A scanso di soggetti da trattare, il cinema italiano di tanto in tanto tende a voler far ridere il suo pubblico parlando di mafiosi e picciotti, nonostante l’argomento ispiri veramente poca simpatia e ilarità; rari esempi sono riusciti a riguardo da noi, forse su tutti Johnny Stecchino di Roberto Benigni, ma School of mafia non è proprio tra i titoli che rientra in questa cerchia, anzi, l’opera numero tre di Pondi (suoi i precedenti Chi m’ha visto e Tutta un’altra vita) è una visione che avanza in piena incertezza, mostrando una messa in scena e determinate performance come fossero descritti in un’opera seriosa, salvo però trattarsi a conti fatti di una commedia (e fatta male c’è da aggiungere).

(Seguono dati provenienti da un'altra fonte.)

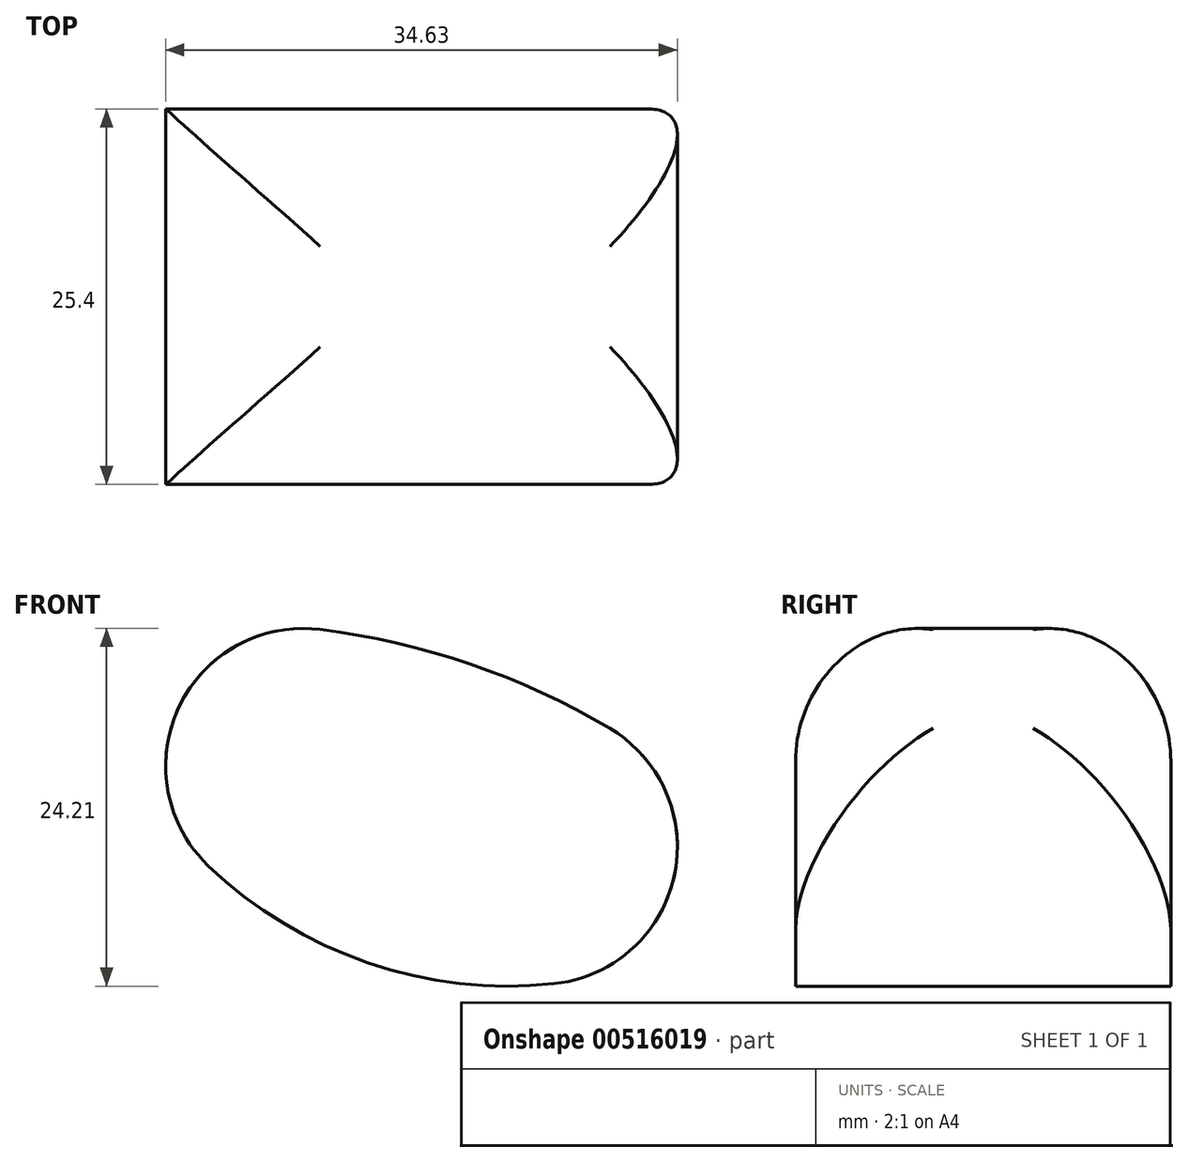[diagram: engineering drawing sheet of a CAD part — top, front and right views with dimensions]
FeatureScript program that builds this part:
annotation { "Feature Type Name" : "Feature", "Feature Type Description" : "" }
export const myFeature = defineFeature(function(context is Context, id is Id, definition is map)
    precondition{}
    {
        {
            var Q0;
            Q0=qCreatedBy(makeId("Front.planeOp"),FACE);
            var sketch = newSketch(context, id + "F0", { "sketchPlane" : qUnion([Q0])});
            skCircle(sketch, "E0", {"center": v(0, 0) * mm, "radius": 50.9 * mm});
            skCircle(sketch, "E1", {"center": v(19.05, 55.8) * mm, "radius": 29.42 * mm});
            skSolve(sketch);
        }
        {
            var Q0;
            {var subQ0=sQuery(id+"F0.wireOp",EDGE,"E1");var subQ1=sQuery(id+"F0.wireOp",EDGE,"E0");var subQ2=makeQuery(id+"F0.imprint","INTERSECT",VERTEX,{"disambiguationData":[OD(0.0)],"derivedFrom":[subQ1,subQ0]});Q0=makeQuery(id+"F0.imprint","IMPRINT",FACE,{"disambiguationData":[TD([[makeQuery(id+"F0.imprint","IMPRINT",EDGE,{"disambiguationData":[TD([[subQ2,1.0]])],"derivedFrom":subQ1}),1.0]])]});}
            extrude(context, id + "F1", {"entities" : qUnion([Q0]), "depth" : 25.4 * mm, "offsetDistance" : 25.4 * mm});
        }
        {
            var Q0;
            Q0=makeQuery(id+"F1.opExtrude","SWEPT_FACE",FACE,{"disambiguationData":[OSD([sQuery(id+"F0.wireOp",EDGE,"E0")])]});
            fillet(context, id + "F2", {"entities" : qUnion([Q0]), "radius" : 9.3 * mm, "tangentPropagation" : true, "allowEdgeOverflow" : false});
        }
    });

Qua nulla viene ben amalgamato, dal tipo di linguaggio alle svariate parentesi a riguardo, creando (pochi) alti e (parecchi) bassi che disorientano non poco lo spettatore, stimolando in esso una noia di fondo di non poco conto; se la gioca poi maggiormente sulla presenza dei suoi interpreti questo School of mafia, ma se inserisci dei comici nati come Solfrizzi, Calabresi e Frassica e li sfrutti in contesti così seri è difficile che ne tiri fuori qualcosa di ironico, anzi, e non aiuta inoltre la presenza traino da pubblico giovanile dei tre giovani protagonisti Poggi, Maggio e Ragno, i quali risultano anonimi alla causa (forse solo l’ultimo spicca in qualche frangente, grazie al lato ambiguo del suo personaggio).

Inspiegabile poi la presenza di una Paola Minaccioni sicula e invecchiata,moglie di Don Turi/Frassica, un dettaglio che dovrebbe uniformare l’universo femminile della mafia e che invece riduce a macchietta lo stesso mondo delle donne siciliane, come fa anche la parentesi sentimentale tra Maggio e Giulia Petrungaro, inserita tanto per riempire lo svolgimento.

A conti fatti School of mafia è un titolo che strizza maggiormente l’occhio alla commedia americana, ma veramente non riesce a costruire adeguatamente un universo umoristico degno di nota e divertente, riesce solo a creare un vuoto immenso da un’operazione che a tratti risulta anche essere ambiziosa.